Altogether, and individually, they look awesome, Great Job! :good:
I like the idea of putting up a photo of what you have achieved over the year. Even though I don't qualify, I am still going to put up a picture of what I have done so far. I will be carrying on into next years competition anyway, as I still have a large number of units still to go!


----------



## DaisyDuke

R_Squared said:


> Altogether, and individually, they look awesome, Great Job! :good:
> I like the idea of putting up a photo of what you have achieved over the year. Even though I don't qualify, I am still going to put up a picture of what I have done so far.

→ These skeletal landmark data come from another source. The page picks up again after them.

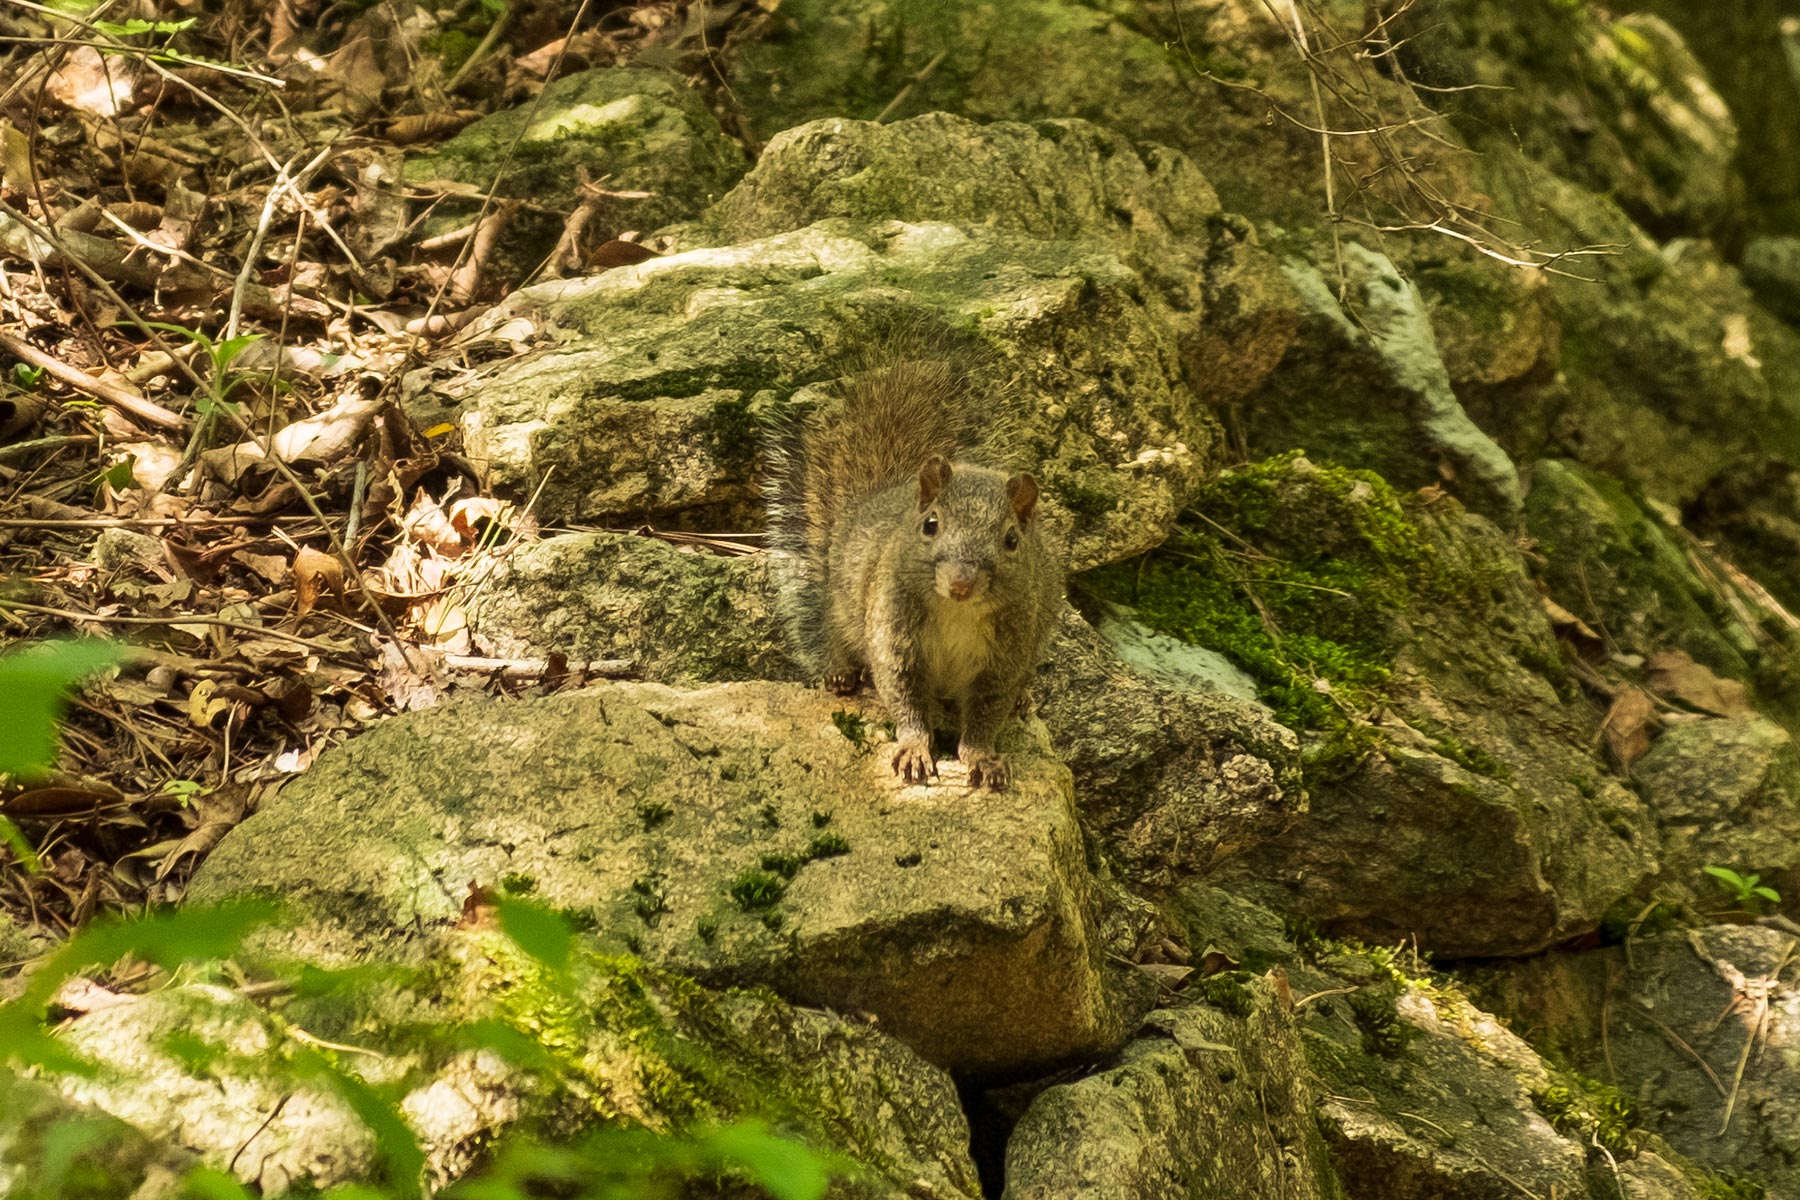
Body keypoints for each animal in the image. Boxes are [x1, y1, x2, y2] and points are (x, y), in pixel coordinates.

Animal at [766, 338, 1058, 791]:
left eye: (1011, 540)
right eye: (930, 525)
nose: (960, 584)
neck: (957, 611)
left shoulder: (1005, 656)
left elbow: (986, 716)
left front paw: (983, 758)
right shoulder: (894, 634)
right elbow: (904, 698)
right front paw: (914, 750)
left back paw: (1023, 700)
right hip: (845, 603)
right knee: (834, 633)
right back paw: (840, 674)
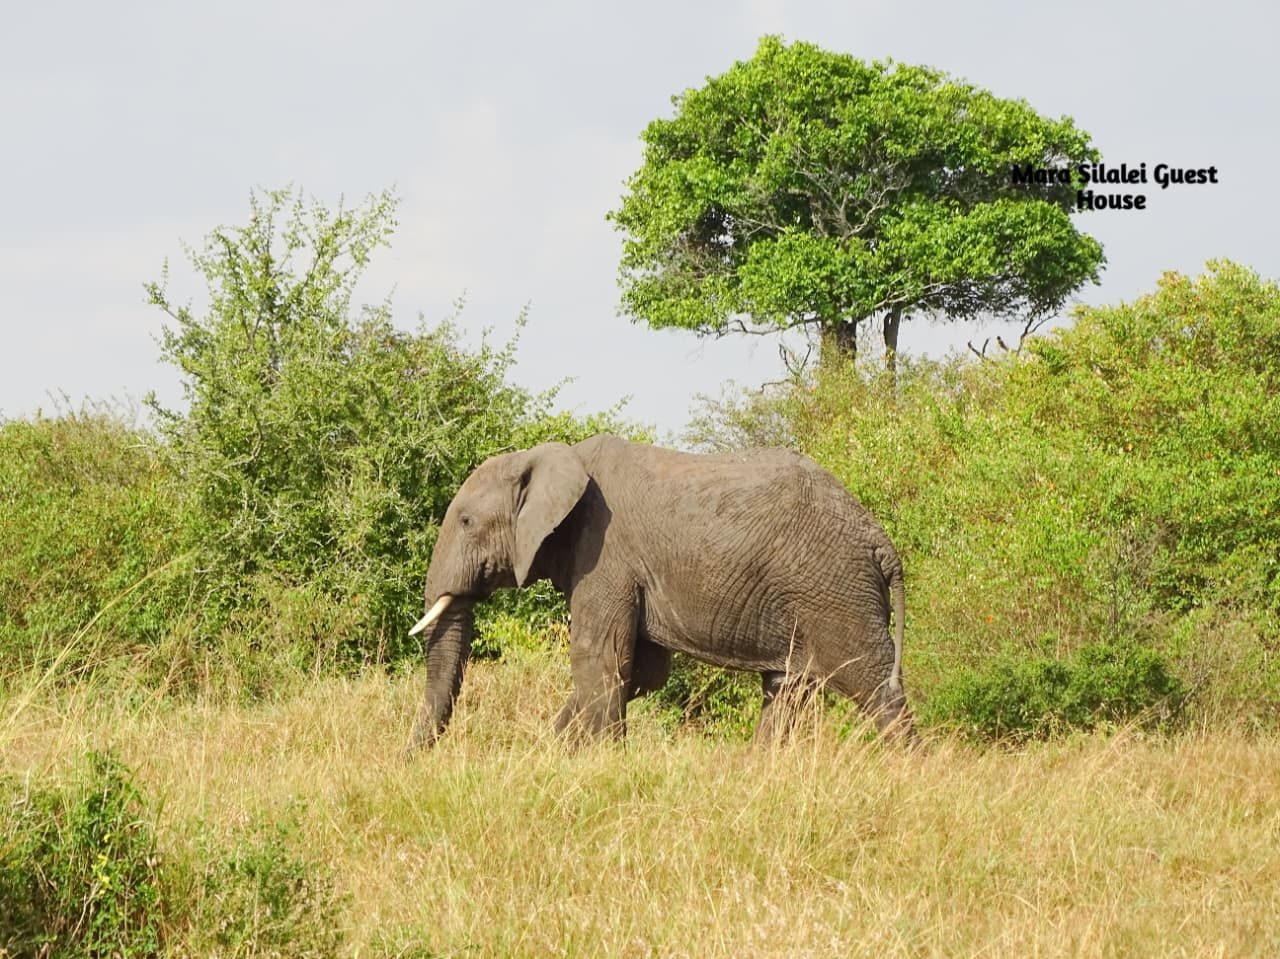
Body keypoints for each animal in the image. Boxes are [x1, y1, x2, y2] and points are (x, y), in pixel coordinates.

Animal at [406, 434, 913, 749]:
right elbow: (641, 672)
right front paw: (556, 751)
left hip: (836, 591)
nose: (411, 760)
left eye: (466, 521)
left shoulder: (605, 555)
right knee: (788, 689)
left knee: (876, 688)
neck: (551, 457)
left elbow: (600, 659)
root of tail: (883, 543)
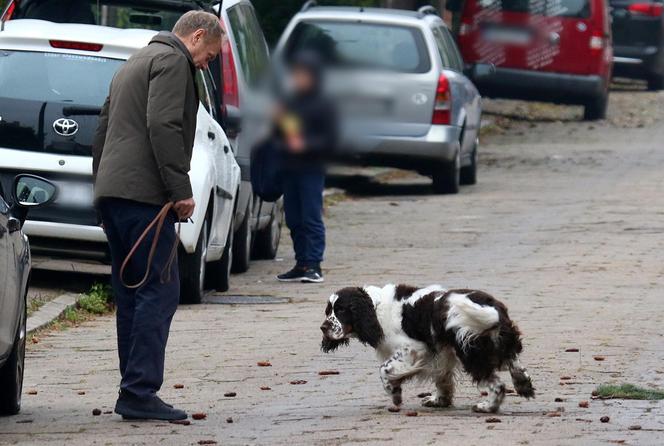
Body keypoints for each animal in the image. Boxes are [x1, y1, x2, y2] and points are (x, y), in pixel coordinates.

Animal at [320, 284, 536, 412]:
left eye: (341, 310)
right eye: (328, 311)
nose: (323, 328)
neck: (376, 308)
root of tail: (493, 308)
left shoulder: (415, 349)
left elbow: (384, 369)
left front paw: (395, 393)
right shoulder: (442, 353)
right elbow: (443, 379)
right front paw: (439, 400)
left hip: (471, 352)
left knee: (496, 384)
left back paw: (487, 406)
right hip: (498, 342)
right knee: (514, 362)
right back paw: (523, 384)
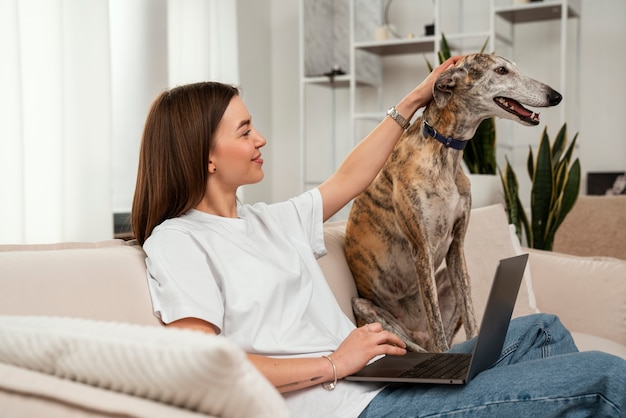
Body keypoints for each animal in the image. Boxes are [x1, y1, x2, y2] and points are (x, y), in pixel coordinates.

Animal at [344, 52, 560, 352]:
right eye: (501, 70)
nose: (556, 96)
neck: (444, 150)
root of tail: (417, 332)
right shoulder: (421, 251)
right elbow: (438, 329)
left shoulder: (457, 248)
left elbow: (471, 315)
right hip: (367, 307)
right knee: (416, 344)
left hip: (446, 278)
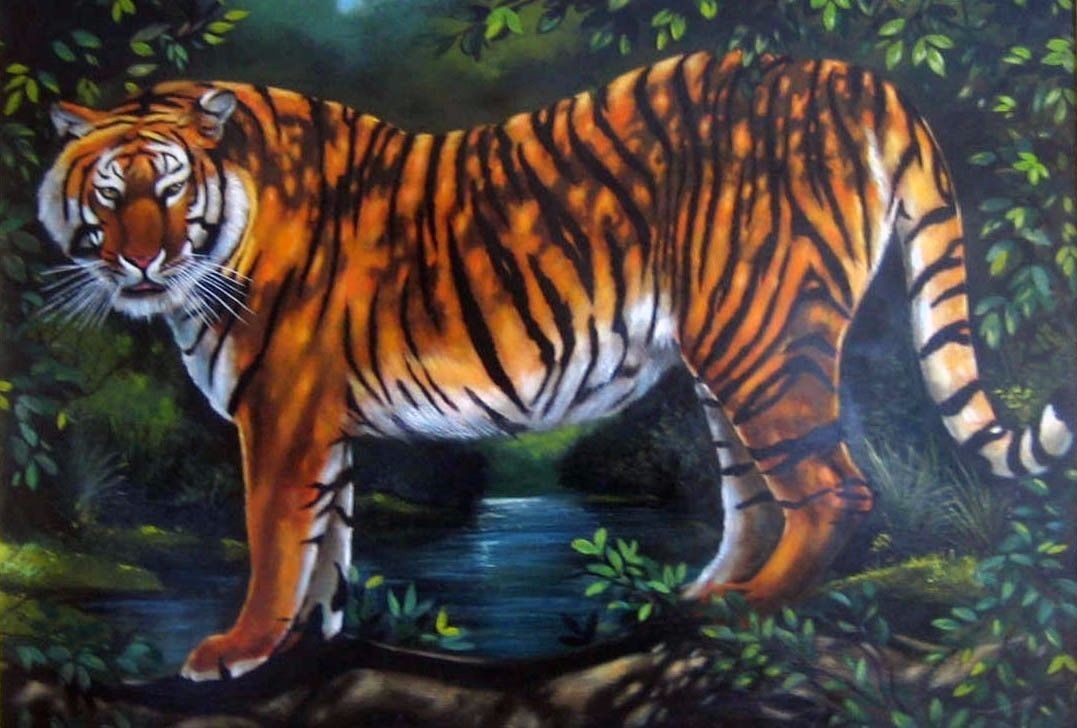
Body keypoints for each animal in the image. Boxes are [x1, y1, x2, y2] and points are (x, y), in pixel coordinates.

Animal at [37, 50, 1074, 681]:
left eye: (173, 190)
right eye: (110, 193)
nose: (139, 263)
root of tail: (854, 77)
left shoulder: (284, 413)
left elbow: (274, 539)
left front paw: (239, 647)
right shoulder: (318, 424)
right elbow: (327, 540)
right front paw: (314, 640)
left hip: (762, 338)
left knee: (833, 489)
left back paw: (751, 608)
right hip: (732, 356)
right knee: (752, 493)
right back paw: (698, 600)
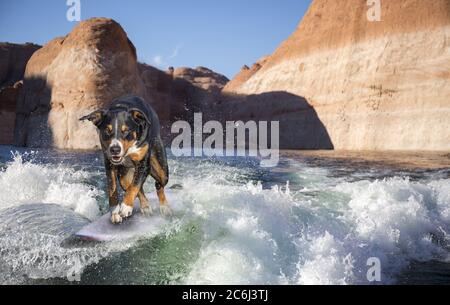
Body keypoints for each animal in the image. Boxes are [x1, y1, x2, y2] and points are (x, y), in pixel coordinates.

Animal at [79, 95, 171, 223]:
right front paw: (114, 211)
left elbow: (135, 186)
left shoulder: (143, 164)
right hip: (124, 177)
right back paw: (145, 207)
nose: (115, 149)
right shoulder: (110, 165)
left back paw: (164, 207)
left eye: (126, 131)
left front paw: (126, 206)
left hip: (162, 169)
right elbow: (113, 189)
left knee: (159, 184)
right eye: (107, 131)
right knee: (138, 188)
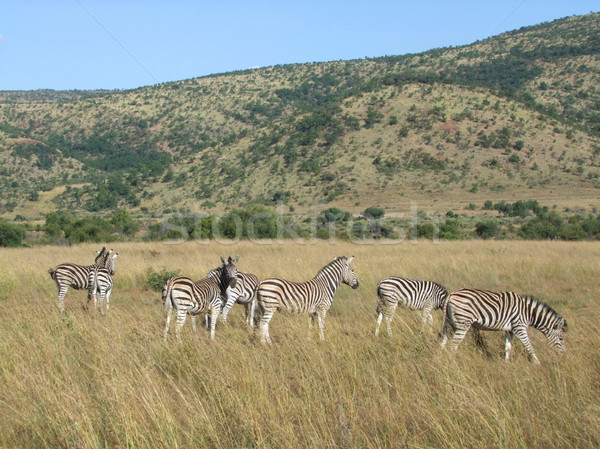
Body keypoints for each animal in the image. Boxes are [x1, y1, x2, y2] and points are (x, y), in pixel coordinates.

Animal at [440, 288, 568, 364]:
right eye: (561, 338)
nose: (563, 355)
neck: (527, 312)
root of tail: (451, 294)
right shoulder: (519, 328)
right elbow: (529, 346)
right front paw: (538, 363)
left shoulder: (509, 330)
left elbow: (508, 347)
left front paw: (506, 363)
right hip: (463, 323)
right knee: (454, 344)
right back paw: (454, 361)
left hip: (451, 323)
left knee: (444, 341)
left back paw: (440, 357)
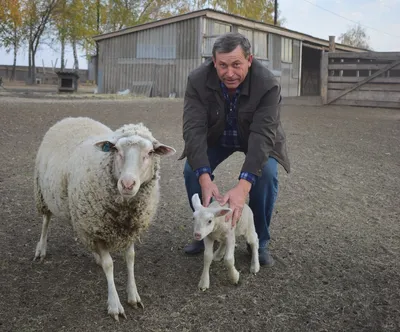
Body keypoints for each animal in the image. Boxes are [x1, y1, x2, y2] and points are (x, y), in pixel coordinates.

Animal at [34, 116, 177, 320]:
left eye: (150, 152)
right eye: (115, 149)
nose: (127, 184)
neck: (124, 210)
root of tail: (72, 118)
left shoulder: (129, 229)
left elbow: (130, 258)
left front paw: (133, 295)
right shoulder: (99, 229)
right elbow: (109, 266)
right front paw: (114, 304)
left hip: (78, 212)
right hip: (42, 193)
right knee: (46, 221)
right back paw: (41, 249)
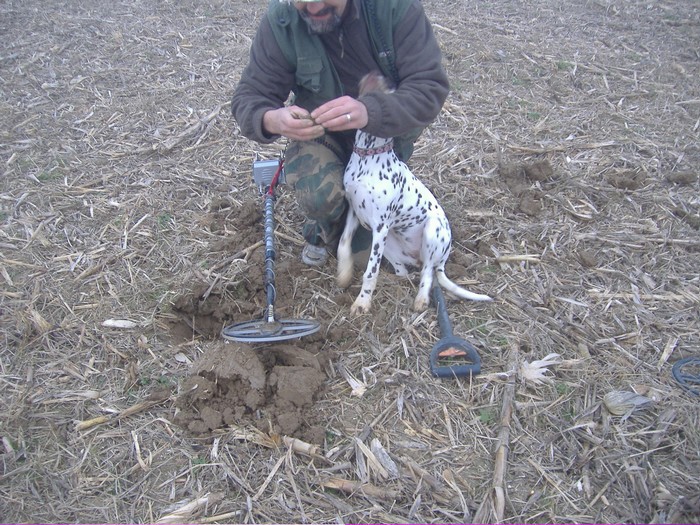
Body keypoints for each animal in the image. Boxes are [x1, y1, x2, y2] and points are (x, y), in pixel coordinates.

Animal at [338, 71, 492, 314]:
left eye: (390, 93)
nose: (377, 74)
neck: (368, 156)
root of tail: (442, 260)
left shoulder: (380, 226)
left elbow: (370, 272)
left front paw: (362, 302)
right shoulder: (355, 212)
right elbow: (343, 244)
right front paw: (344, 274)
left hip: (431, 232)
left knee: (427, 273)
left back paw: (421, 300)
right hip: (389, 243)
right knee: (404, 272)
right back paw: (395, 280)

I will be carrying on into next years competition anyway, as I still have a large number of units still to go!


Thanks dude!
I think I will also carry on due to the amount I still have to paint. Hell if I run out of chaos (unlikely) I have my nids to go back to.


----------



## Tawa

That's your lot boys and girls! :good:



Lord of the Night said:


> Will the new army painting challenge start soon? I'm looking forward to starting my Skitarii army.
> 
> Also a question; will a squad of five Rangers qualify for a month's entry? Or does it have to be ten men minimum?
> 
> 
> LotN


1st of July mate :good:

If five Rangers can be fielded as a legal unit, then that's a viable unit for the challenge. The main aim is to get an army on the table. :good:







Thread Closed.


----------